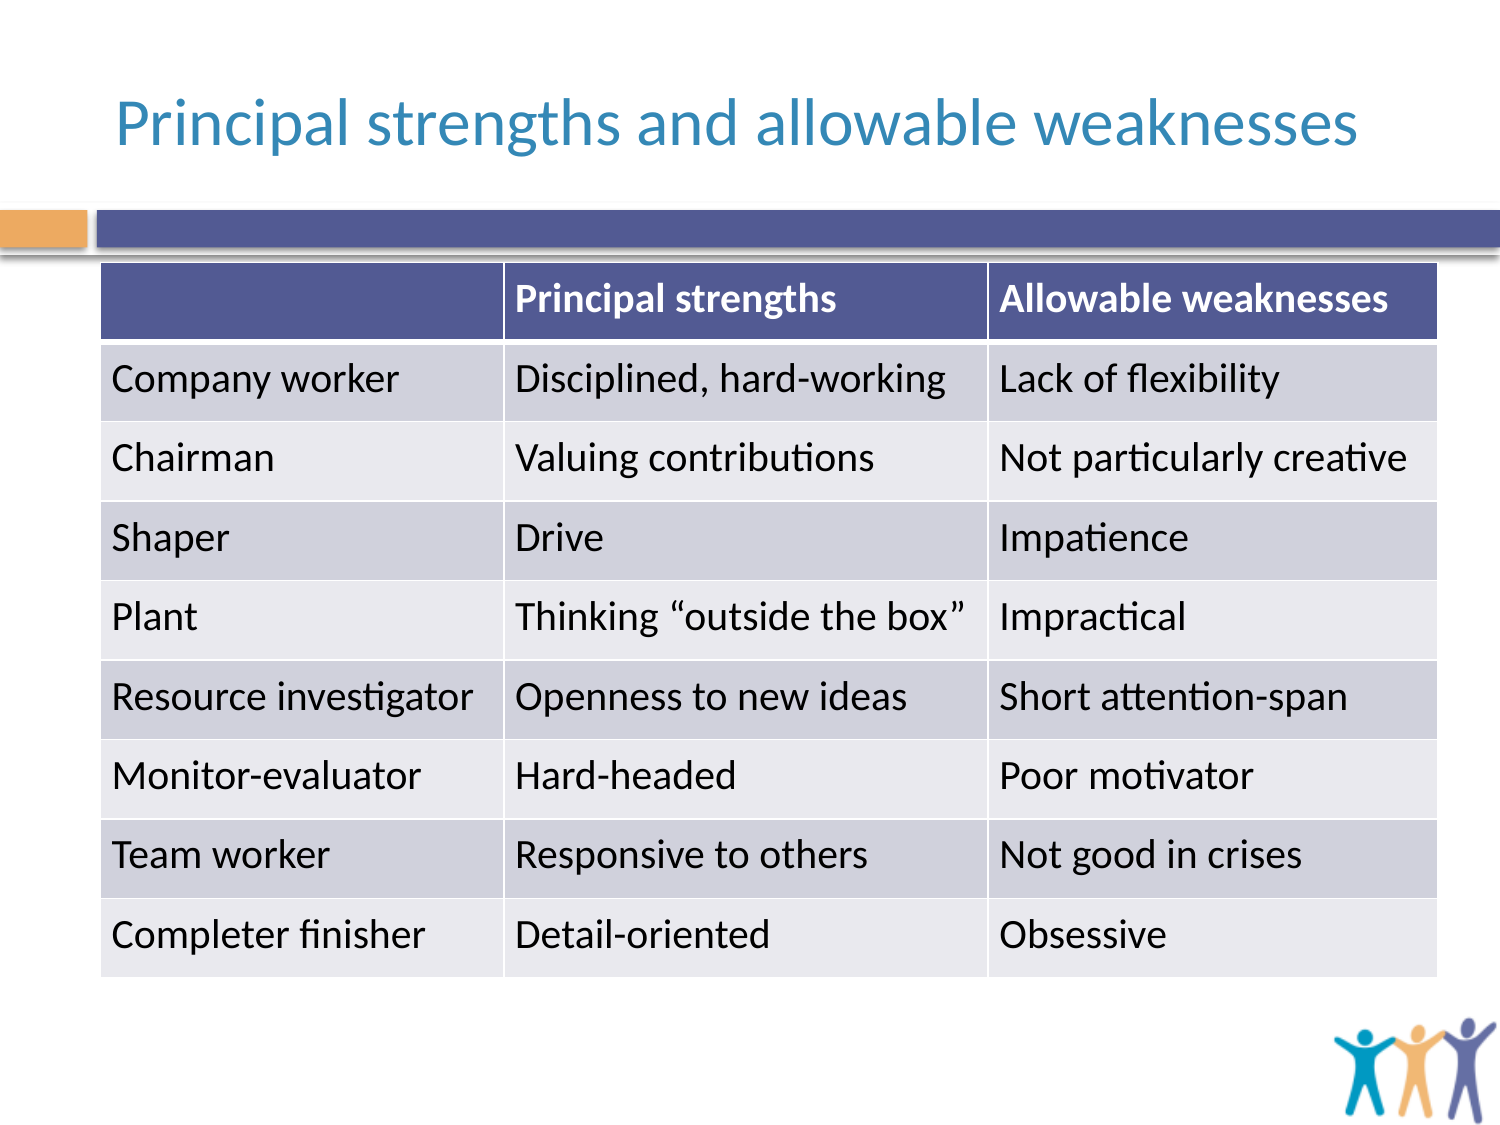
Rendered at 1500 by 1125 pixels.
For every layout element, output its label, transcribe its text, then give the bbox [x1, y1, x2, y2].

table_cell Chairman [101, 422, 503, 500]
table_cell Disciplined, hard-working [505, 345, 987, 421]
table_cell Impatience [989, 502, 1437, 580]
table_cell Plant [101, 581, 503, 659]
table_header [101, 263, 503, 339]
table_cell Short attention-span [989, 661, 1437, 739]
table_cell Impractical [989, 581, 1437, 659]
table_cell Resource investigator [101, 661, 503, 739]
table_cell Hard-headed [505, 740, 987, 818]
table_cell Valuing contributions [505, 422, 987, 500]
table_cell Thinking “outside the box” [505, 581, 987, 659]
table_header Principal strengths [505, 263, 987, 339]
table_cell Obsessive [989, 899, 1437, 977]
table_cell Openness to new ideas [505, 661, 987, 739]
table_header Allowable weaknesses [989, 263, 1437, 339]
table_cell Not particularly creative [989, 422, 1437, 500]
table_cell Completer finisher [101, 899, 503, 977]
title Principal strengths and allowable weaknesses [100, 37, 1438, 200]
table_cell Shaper [101, 502, 503, 580]
table_cell Drive [505, 502, 987, 580]
table_cell Not good in crises [989, 820, 1437, 898]
table_cell Responsive to others [505, 820, 987, 898]
table_cell Detail-oriented [505, 899, 987, 977]
table_cell Monitor-evaluator [101, 740, 503, 818]
table_cell Poor motivator [989, 740, 1437, 818]
table_cell Lack of flexibility [989, 345, 1437, 421]
table_cell Team worker [101, 820, 503, 898]
table_cell Company worker [101, 345, 503, 421]
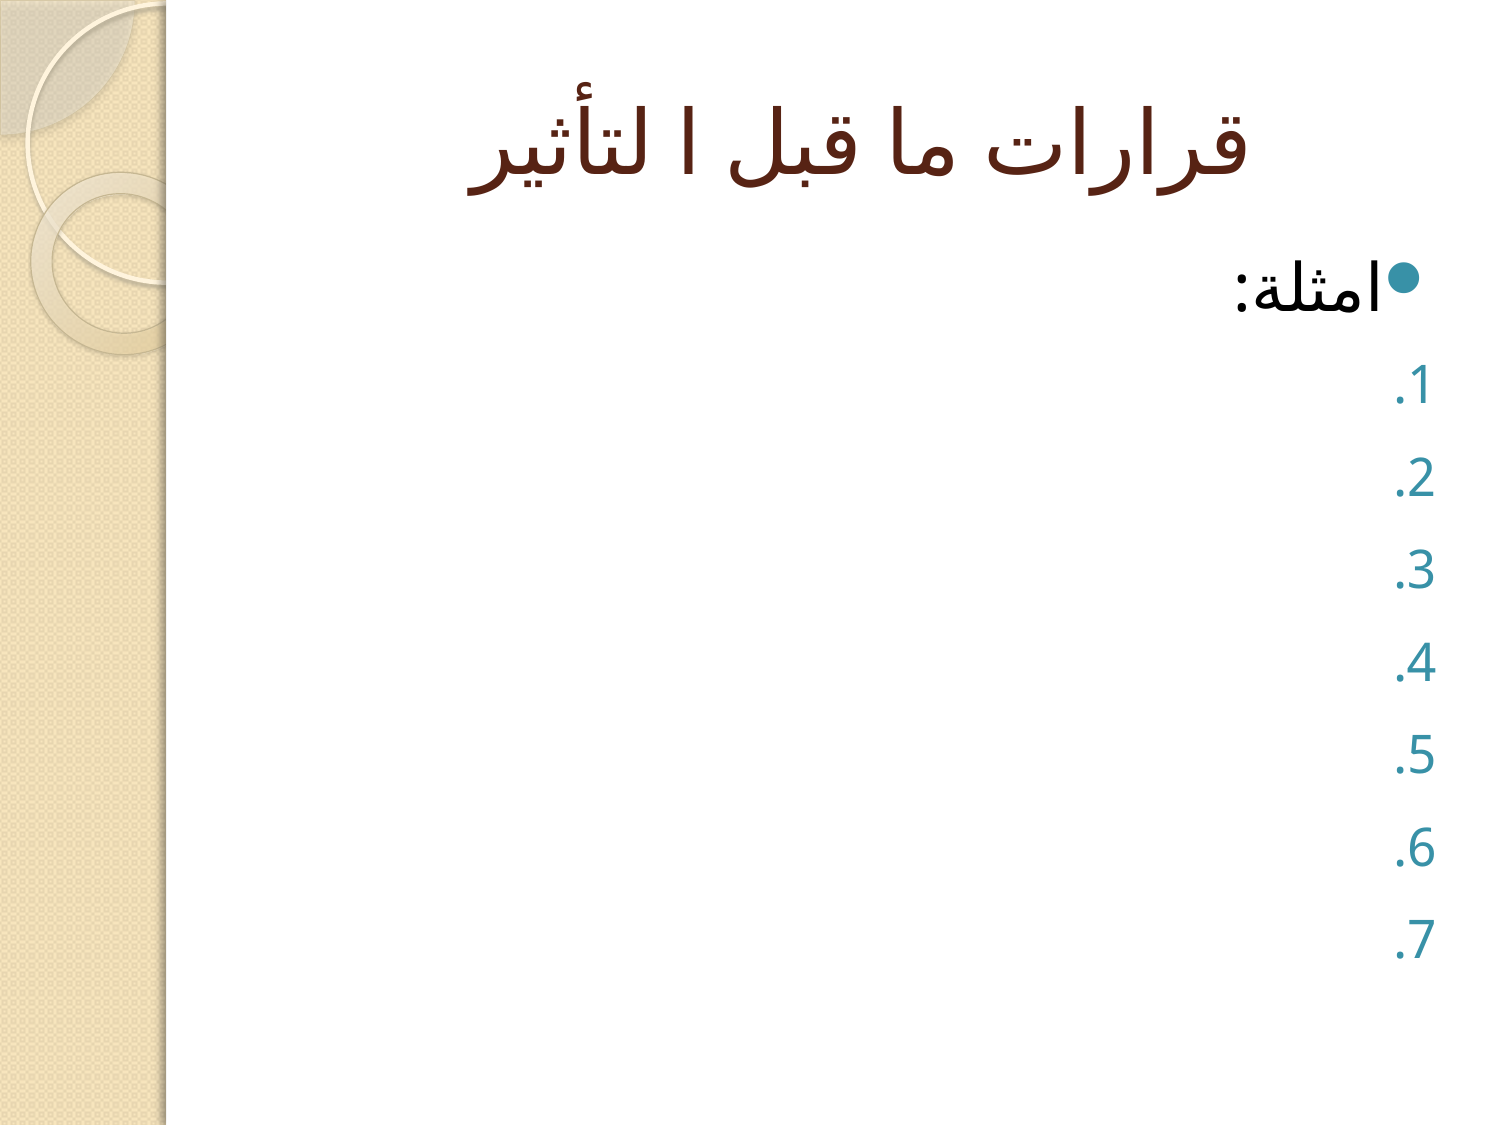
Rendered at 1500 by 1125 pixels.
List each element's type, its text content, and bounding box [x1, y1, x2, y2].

title قرارات ما قبل ا لتأثير [235, 45, 1466, 233]
list امثلة: [235, 237, 1466, 1025]
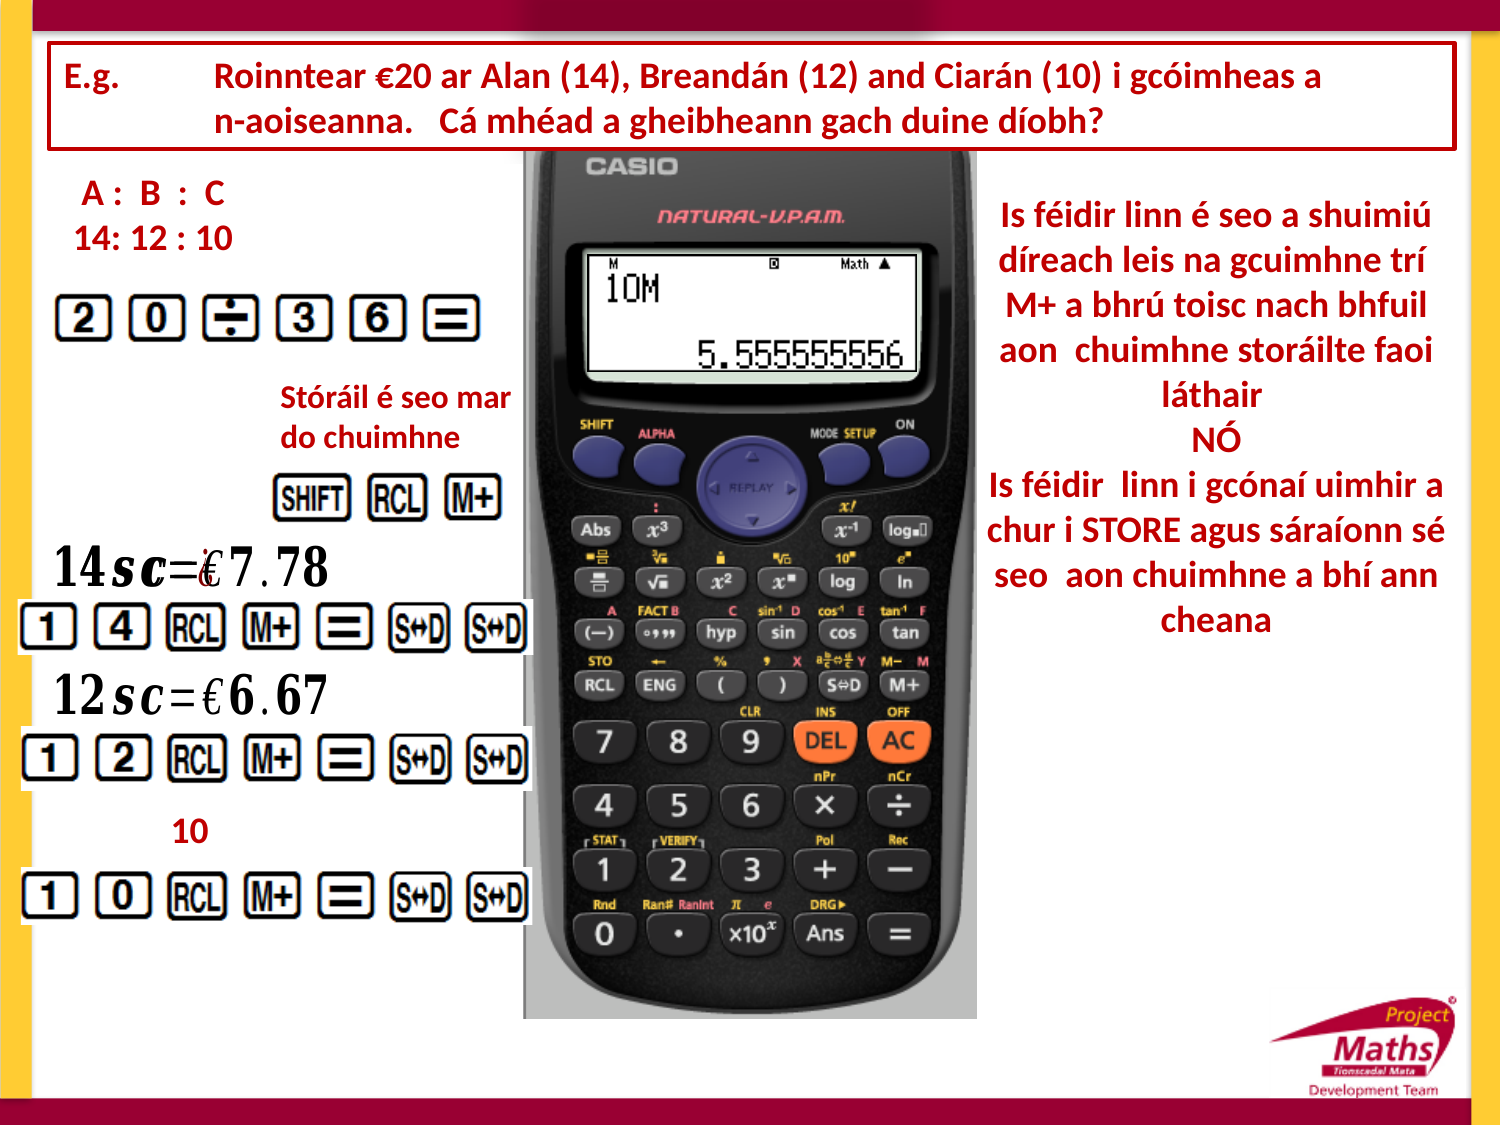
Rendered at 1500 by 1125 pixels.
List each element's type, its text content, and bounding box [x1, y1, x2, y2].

text_box Stóráil é seo mar do chuimhne [264, 360, 557, 470]
picture [17, 151, 977, 1019]
text_box E.g. Roinntear €20 ar Alan (14), Breandán (12) and Ciarán (10) i gcóimheas a n-aoiseanna. Cá mhéad a gheibheann gach duine díobh? [47, 41, 1457, 151]
picture [270, 466, 517, 530]
text_box Is féidir linn é seo a shuimiú díreach leis na gcuimhne trí M+ a bhrú toisc nach bhfuil aon chuimhne storáilte faoi láthair NÓ Is féidir linn i gcónaí uimhir a chur i STORE agus sáraíonn sé seo aon chuimhne a bhí ann cheana [961, 360, 1473, 470]
picture [1269, 987, 1466, 1098]
picture [46, 288, 501, 351]
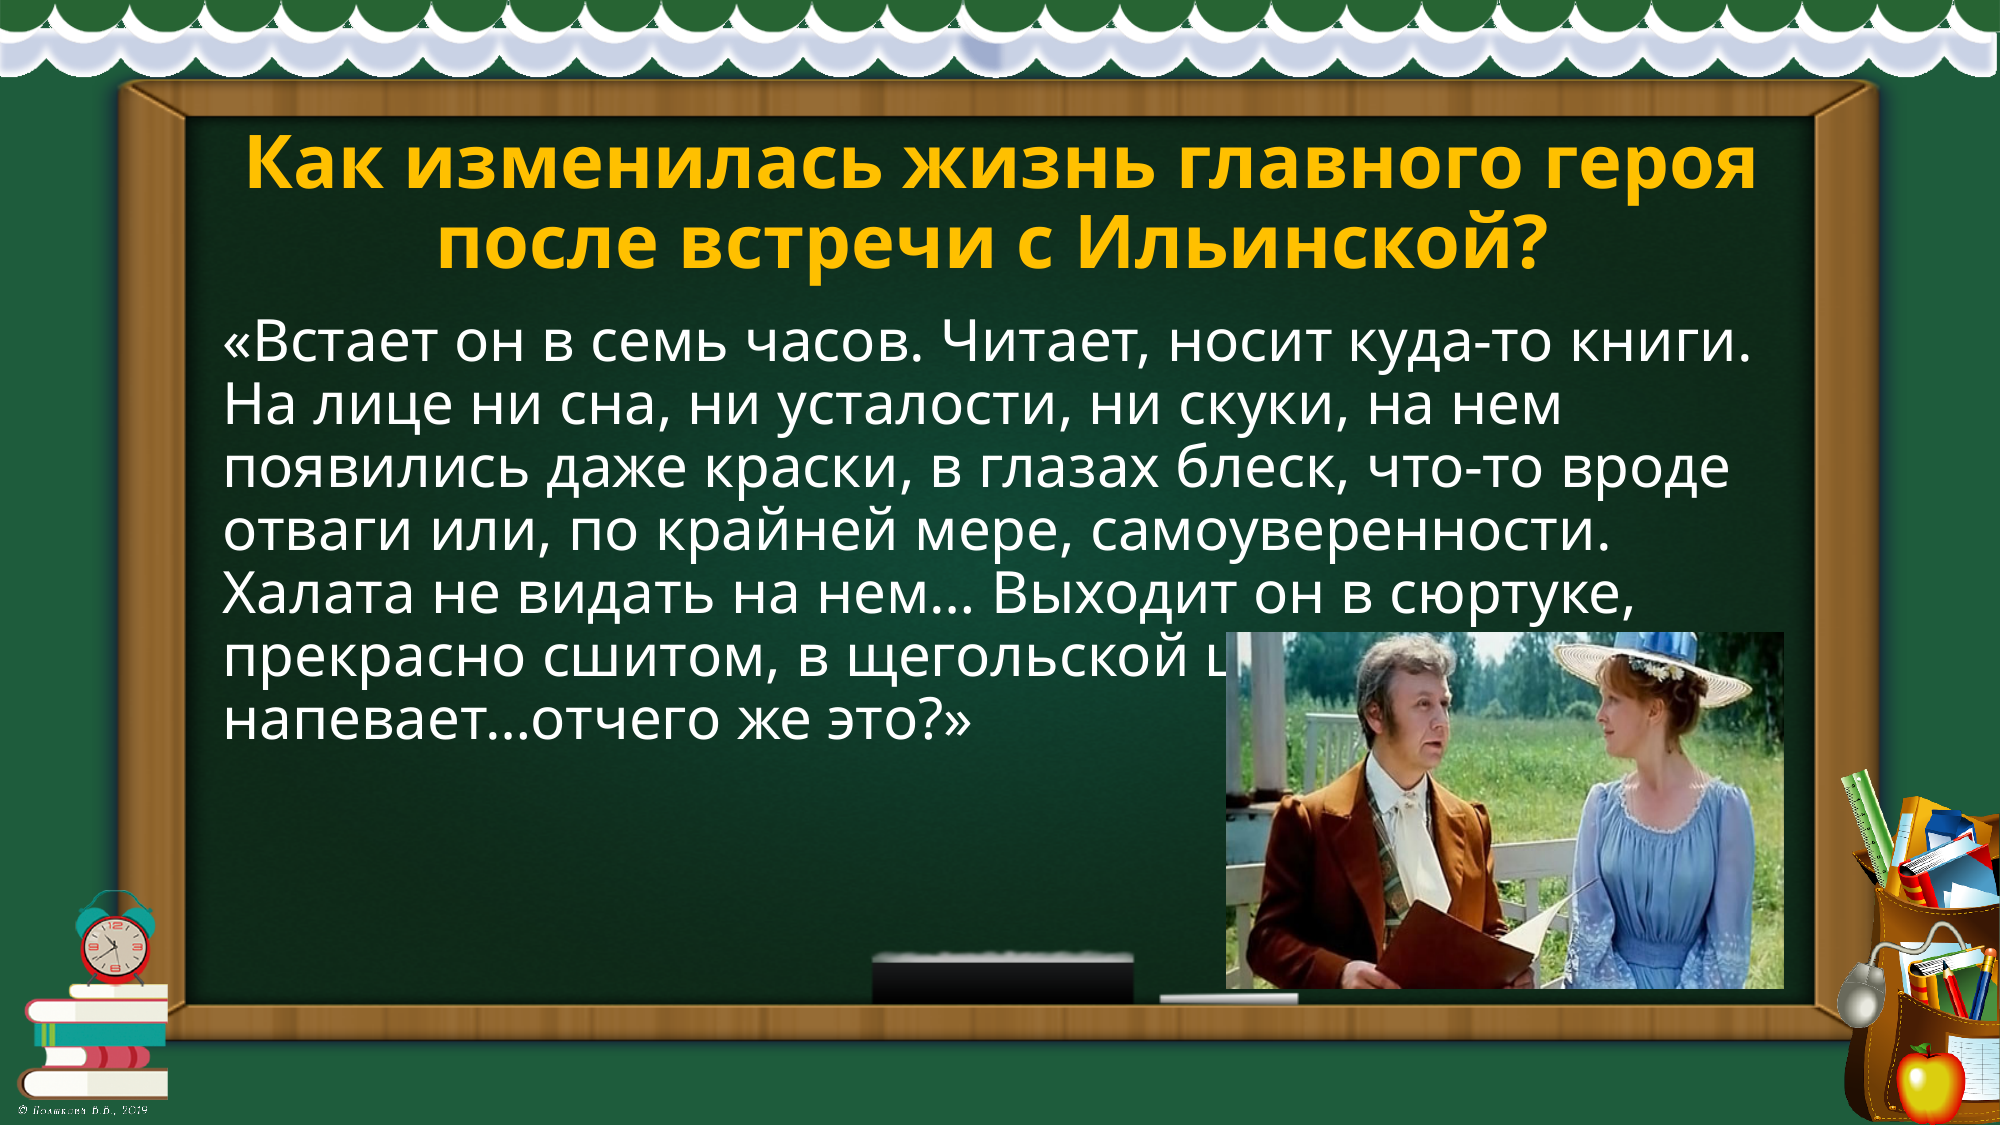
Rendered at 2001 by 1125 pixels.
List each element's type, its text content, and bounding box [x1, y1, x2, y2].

list «Встает он в семь часов. Читает, носит куда-то книги. На лице ни сна, ни усталости, ни скуки, на нем появились даже краски, в глазах блеск, что-то вроде отваги или, по крайней мере, самоуверенности. Халата не видать на нем… Выходит он в сюртуке, прекрасно сшитом, в щегольской шляпе…Он весел, напевает…отчего же это?» [207, 303, 1792, 1009]
title Как изменилась жизнь главного героя после встречи с Ильинской? [209, 115, 1796, 294]
picture [0, 0, 2000, 1125]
-=-=-=-=-
TASK BRIEF: Everything in the records above must be repeated exactly, except the pictures.

ANSWER SPACE:
Rendered at 1500 by 1125 pixels.
For every layout element, output its label, transcribe its text, then give the bbox [x1, y1, x2, y2].

table_cell Chairman [101, 422, 503, 500]
table_cell Disciplined, hard-working [505, 345, 987, 421]
table_cell Impatience [989, 502, 1437, 580]
table_cell Plant [101, 581, 503, 659]
table_header [101, 263, 503, 339]
table_cell Short attention-span [989, 661, 1437, 739]
table_cell Impractical [989, 581, 1437, 659]
table_cell Resource investigator [101, 661, 503, 739]
table_cell Hard-headed [505, 740, 987, 818]
table_cell Valuing contributions [505, 422, 987, 500]
table_cell Thinking “outside the box” [505, 581, 987, 659]
table_header Principal strengths [505, 263, 987, 339]
table_cell Obsessive [989, 899, 1437, 977]
table_cell Openness to new ideas [505, 661, 987, 739]
table_header Allowable weaknesses [989, 263, 1437, 339]
table_cell Not particularly creative [989, 422, 1437, 500]
table_cell Completer finisher [101, 899, 503, 977]
title Principal strengths and allowable weaknesses [100, 37, 1438, 200]
table_cell Shaper [101, 502, 503, 580]
table_cell Drive [505, 502, 987, 580]
table_cell Not good in crises [989, 820, 1437, 898]
table_cell Responsive to others [505, 820, 987, 898]
table_cell Detail-oriented [505, 899, 987, 977]
table_cell Monitor-evaluator [101, 740, 503, 818]
table_cell Poor motivator [989, 740, 1437, 818]
table_cell Lack of flexibility [989, 345, 1437, 421]
table_cell Team worker [101, 820, 503, 898]
table_cell Company worker [101, 345, 503, 421]
Rendered at 1500 by 1125 pixels.
List each element's type, its text content, and bounding box [x1, y1, x2, y2].

title قرارات ما قبل ا لتأثير [235, 45, 1466, 233]
list امثلة: [235, 237, 1466, 1025]
Rendered at 1500 by 1125 pixels.
List each element's type, its text content, and bounding box [x1, y1, x2, y2].

text_box Stóráil é seo mar do chuimhne [264, 360, 557, 470]
picture [17, 151, 977, 1019]
text_box E.g. Roinntear €20 ar Alan (14), Breandán (12) and Ciarán (10) i gcóimheas a n-aoiseanna. Cá mhéad a gheibheann gach duine díobh? [47, 41, 1457, 151]
picture [270, 466, 517, 530]
text_box Is féidir linn é seo a shuimiú díreach leis na gcuimhne trí M+ a bhrú toisc nach bhfuil aon chuimhne storáilte faoi láthair NÓ Is féidir linn i gcónaí uimhir a chur i STORE agus sáraíonn sé seo aon chuimhne a bhí ann cheana [961, 360, 1473, 470]
picture [1269, 987, 1466, 1098]
picture [46, 288, 501, 351]
Rendered at 2001 by 1125 pixels.
List each element's type, its text content, and bounding box [x1, y1, x2, y2].

list «Встает он в семь часов. Читает, носит куда-то книги. На лице ни сна, ни усталости, ни скуки, на нем появились даже краски, в глазах блеск, что-то вроде отваги или, по крайней мере, самоуверенности. Халата не видать на нем… Выходит он в сюртуке, прекрасно сшитом, в щегольской шляпе…Он весел, напевает…отчего же это?» [207, 303, 1792, 1009]
title Как изменилась жизнь главного героя после встречи с Ильинской? [209, 115, 1796, 294]
picture [0, 0, 2000, 1125]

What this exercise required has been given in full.